Kollabierendes Schelfeis wegen Schneemangel
Eisschelfe sind in der Antarktis die spektakulären, riesigen Eiszungen, die von den Gletschern an Land gespeist werden. Wie gigantische Wände ragen sie aus dem Meer heraus und wenn Teile davon abbrechen, bilde sie riesige Tafeleisberge, die von Wind und Strömung getrieben rund um die Antarktis treiben.
In den Jahren 1995 und 2002 kollabierten plötzlich 2 Eisschelfe im Norden der antarktischen Halbinsel, die Larsen A und B Eisschelfe - und zwar innerhalb weniger Wochen. Dr. Peter Kuipers Munneke, der Hauptautor der nun veröffentlichten Studie, meint dazu: «Das war ein spektakuläres Ereignis, besonders wenn man sich die Grösse der Eisschelfe vor Augen führt. Denn diese sind mehrere hundert Meter dick und waren seit mehr als 10'000 Jahren dort.» Das Team von Wissenschaftlern vermutete, dass das Verschwinden der Schneedecke auf der Eisoberfläche eine wichtige Voraussetzung für den Zusammenbruch gewesen sein könnte. Ihre Berechnungen bestätigen nun diese Hypothese und zeigen auch, dass einige Eisschelfe in den nächsten 200 Jahren ein ähnliches Schicksal erleiden können. Die Forscher glauben, dass die Schneeschicht eine wichtige Rolle in der Regulierung der Effekte von Schmelzwasserseen auf den Eisschelfen spielt.

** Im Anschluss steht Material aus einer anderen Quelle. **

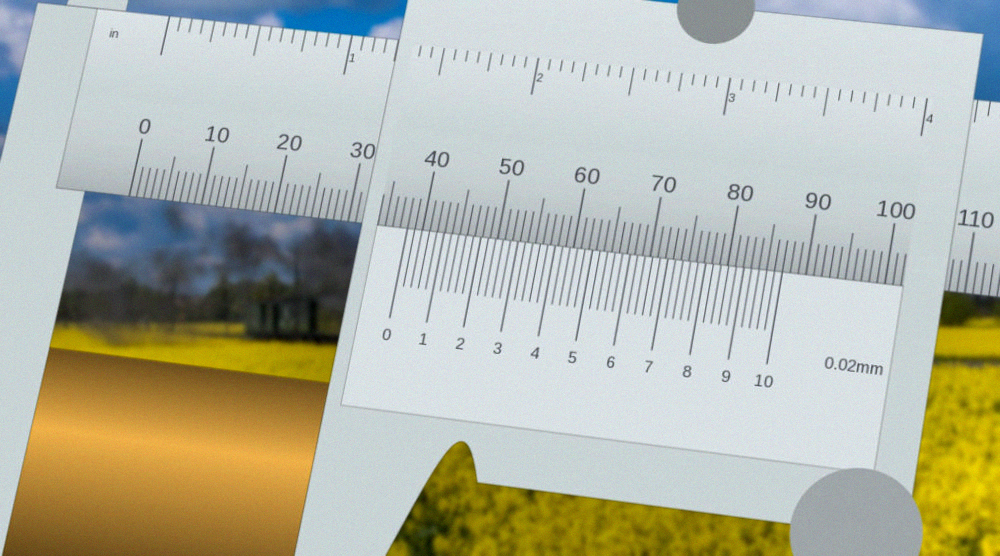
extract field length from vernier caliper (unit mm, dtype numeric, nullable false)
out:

Solange die Schneeschichten genügend dick und kalt ist, kann das Schmelzwasser in den Schnee einsinken und wieder gefrieren. Aber in einem wärmeren Klima nimmt die Menge an Schmelzwasser zu und die Schneeschicht wird gleichzeitig dünner. Als Resultat kann das Schmelzwasser nicht mehr wiedergefrieren und bildet grosse Seen auf der Oberfläche der Schelfe. Das Wasser rinnt durch Spalten und Ritzen, die dadurch vergrössert werden, bis sie so breit und tief sind, dass die Stücke auseinanderbrechen. Nach dem Zusammenbruch der schwimmenden Eisschelfe, bilden diese keinen Widerstand für die Fliessbewegung der Gletscher mehr, die bis dahin die Eisschelfe geformt haben. Dadurch beschleunigt sich die Fliessgeschwindigkeit der Gletscher signifikant und bringen mehr Eis ins Meer, was wiederum den Meeresspiegel ansteigen lässt.
Die Forscher führten Berechnungen durch, die zeigten, wie sich diese Prozesse in den nächsten 200 Jahren entwickeln werden und nutzen dafür 2 Klimaszenarien. Dazu meint Dr. Munneke: «Wenn wir fossile Brennstoffe mit derselben Geschwindigkeit verbrauchen wie bisher, sind praktisch alle Eisschelfe der antarktischen Halbinsel in Gefahr, in den nächsten 200 Jahren zu verschwinden. Nur die zwei grössten scheinen sicher zu sein. Sogar im viel kälteren östlichen Teil von Antarktika könnten sich einige Eisschelfe auflösen. Wenn wir er aber schaffen, die globale Erwärmung unter den von der EU vorgeschlagenen 2°C halten können, würden mehr als die Hälfte der Eisschelfe erhalten bleiben, Im Vergleich zu keinen Massnahmen zur Emissionsreduktion».
Die Studie wurde unter anderem vom vierjährigen Ice2Sea Projekt der EU mitfinanziert. Professor David Vaughan, der Leiter der Studie, sagt: «Wir haben den Rückgang der Eisschelfe auf der antarktischen Halbinsel seit den frühen 1990er Jahren beobachtet. Aber zum ersten Mal bietet diese Modell eine starke Basis für die Vorhersagen zukünftiger Veränderungen, was ein riesiger Schritt in Richtung zukünftige Meeresspiegelveränderungen bedeutet».